As unidades — um serviço de acolhimento institucional em Vicente Pires e um albergue na modalidade pernoite em Taguatinga — já possuem aprovação técnica, estrutura física em estágio avançado e recursos públicos aplicados em adequações e aquisição de insumos. O MPDFT destacou que não há pendências legais ou administrativas que justifiquem a demora na abertura.
Aumento da população em situação de rua supera capacidade da rede
Segundo dados do censo distrital de janeiro de 2025, o Distrito Federal tem
3.521 pessoas vivendo em situação de rua, um aumento de
19,8% em relação a 2022. Deste total,
151 são crianças e adolescentes. Esse número
supera a capacidade atual da rede de acolhimento do DF, que ainda enfrenta déficit de vagas e falta de integração entre políticas de habitação, saúde, trabalho e renda. As regiões de
Vicente Pires e
Taguatinga estão entre as com maior concentração dessa população, segundo o levantamento.
Recomendação com respaldo legal e judicial
A recomendação tem base em múltiplos compromissos institucionais:
- Plano de Ação de Monitoramento da Política Pública para a População em Situação de Rua
- Acordo de Cooperação Técnica entre MPDFT, CNMP e Governo do Distrito Federal (GDF)
- Decisão do Supremo Tribunal Federal na ADPF 976, que determina prioridade no acolhimento de famílias com crianças e adolescentes em situação de rua
A Sedes tem
prazo de cinco dias para apresentar ao MPDFT uma
tabela detalhada com todas as despesas realizadas nas adaptações das duas unidades, comprovando o andamento das obras e a viabilidade técnica para a abertura imediata.
Falta de política estruturada de moradia
O MPDFT avalia que o Distrito Federal ainda está
distante de oferecer número suficiente de vagas e de dispor de uma
política pública estruturada para garantir saída digna das ruas. A recomendação foi assinada por membros da
Procuradoria Distrital dos Direitos do Cidadão (PDDC), do
Núcleo de Enfrentamento à Discriminação (NED), do
Núcleo de Gênero, das
Promotorias Regionais de Defesa dos Direitos Difusos e da
4ª Promotoria de Infância e Juventude, refletindo a abrangência do problema.

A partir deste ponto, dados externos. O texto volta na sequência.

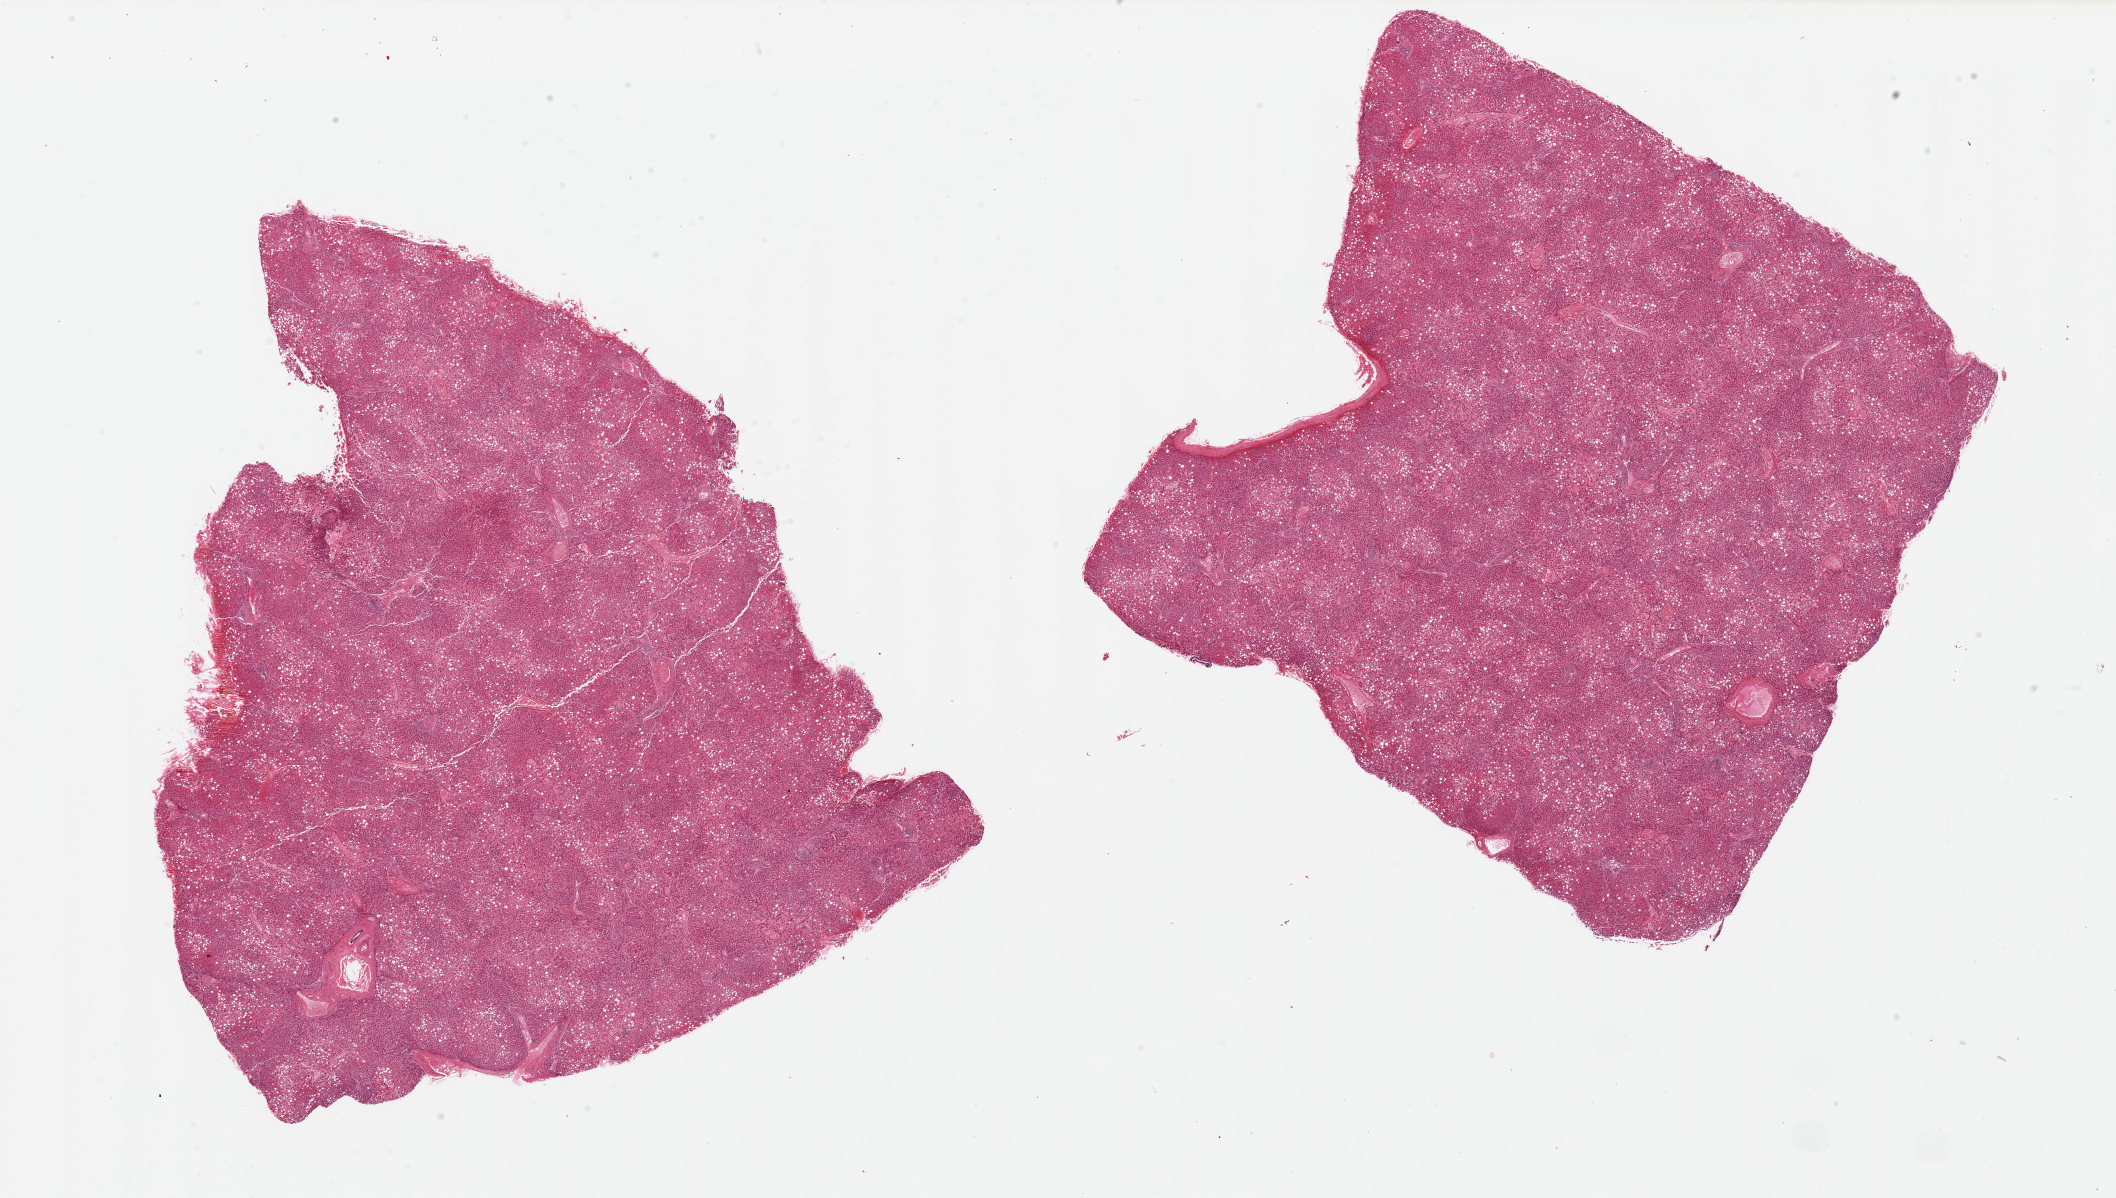
Digitized hematoxylin and eosin (H&E)-stained section — a low-resolution overview of the entire scanned area, about 33.5 x 18.9 mm, PAXgene-fixed paraffin-embedded (PFPE) section, target tissue: liver, tissue donor sample. Donor sex: male.
Review note (as recorded): 2 pieces, some congestion, diffuse macro and microvesicular steatosis.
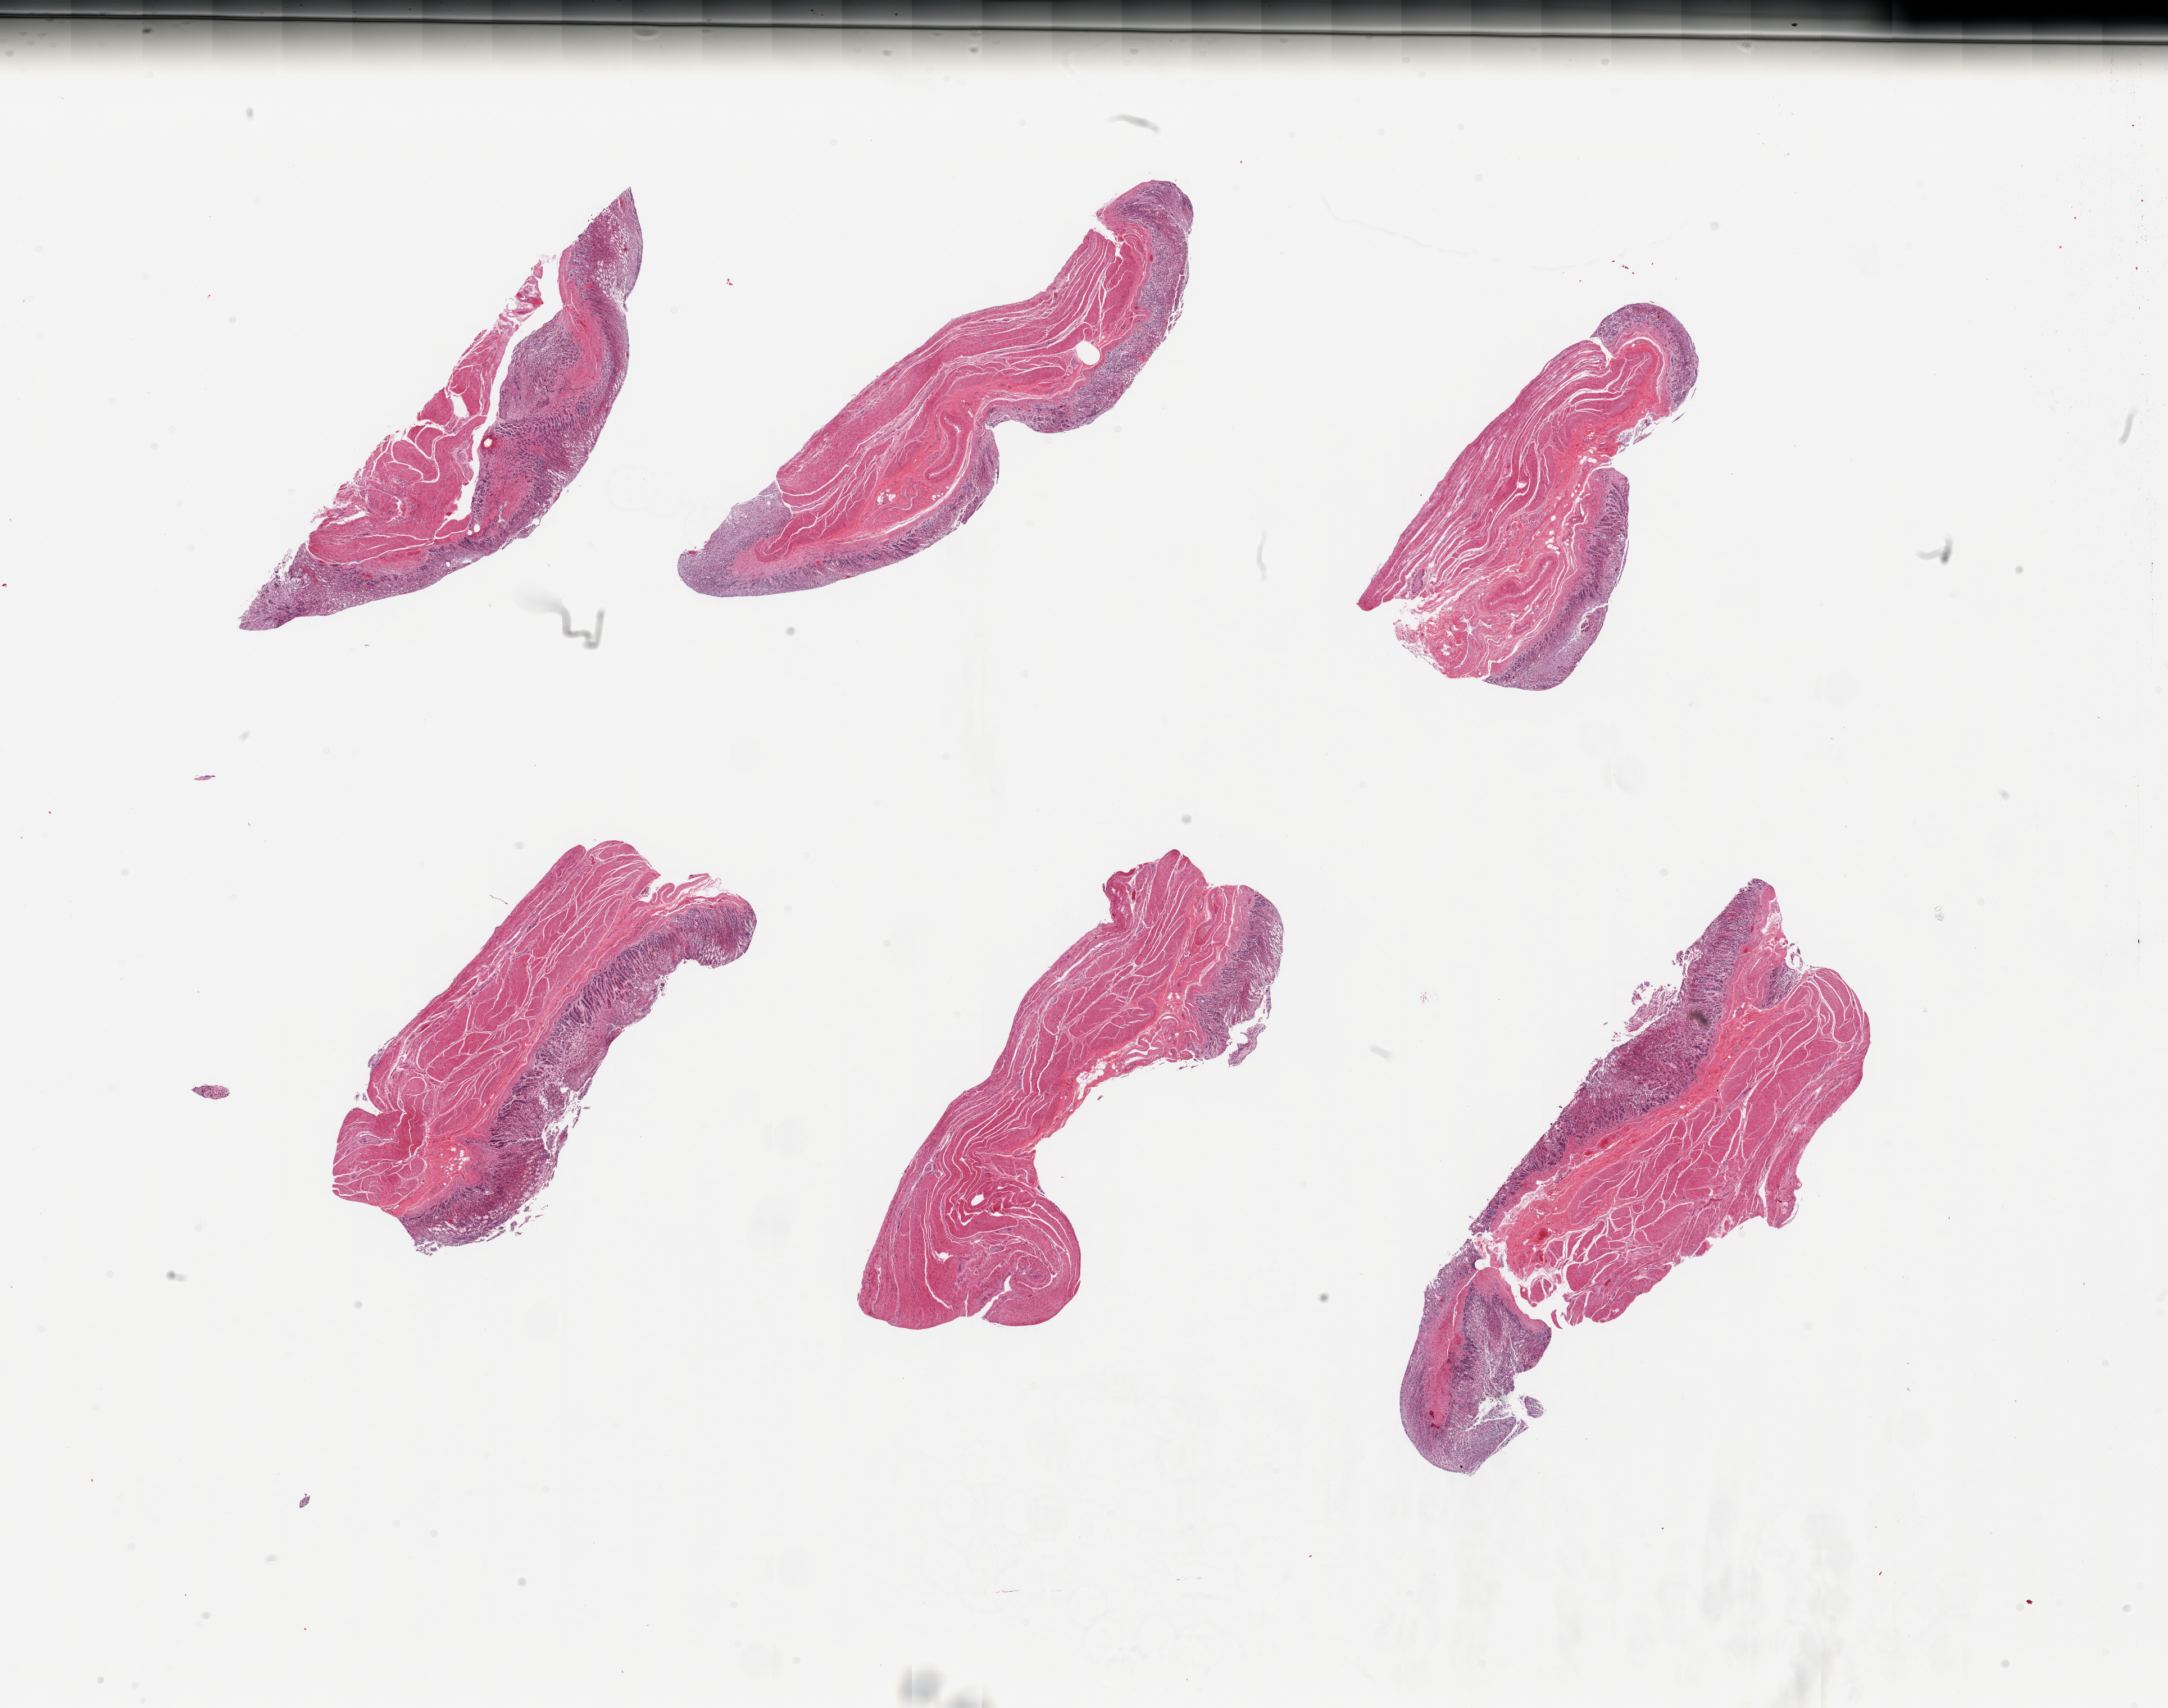
Digitized haematoxylin and eosin-stained section, a low-resolution overview of the entire scanned area, about 30.5 x 24.0 mm. PAXgene-fixed paraffin-embedded (PFPE) section. Section of stomach (target tissue). Donor tissue sample. Donor sex: male.
* pathologist's review note for this sample: 6 pieces; full thickness sections, moderate to severe autolysis of mucosa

Compromisso com diálogo e fiscalização
Na próxima semana, o MPDFT realizará reuniões com
representantes da comunidade local e gestores públicos para discutir o impacto da instalação dos abrigos e fomentar soluções compatíveis com os direitos de todos os cidadãos. O procurador distrital dos direitos do cidadão afirmou:
“É fundamental que cidadãos e poder público tenham consciência de que todos são responsáveis por construir uma sociedade acolhedora e inclusiva.” Polyanna Silvares, coordenadora do NED e gestora do Programa
Pés na Rua, reforçou:
“A dignidade da pessoa humana é um princípio constitucional. O acolhimento deve vir acompanhado de políticas integradas de trabalho, renda, habitação, saúde e educação.” Ações contínuas de fiscalização
O MPDFT mantém
acompanhamento constante das políticas para a população em situação de rua, intensificado após a assinatura do Acordo de Cooperação Técnica com o GDF. Entre as ações recentes estão:
- Vistoria em hotel social do DF, para avaliar condições de estrutura e atendimento
- Audiência pública marcada para 26 de agosto, com foco em aprimorar políticas de acolhimento e inclusão social
Essas iniciativas fazem parte de uma estratégia de fiscalização ativa, diálogo institucional e promoção de direitos para um dos grupos mais vulneráveis do território.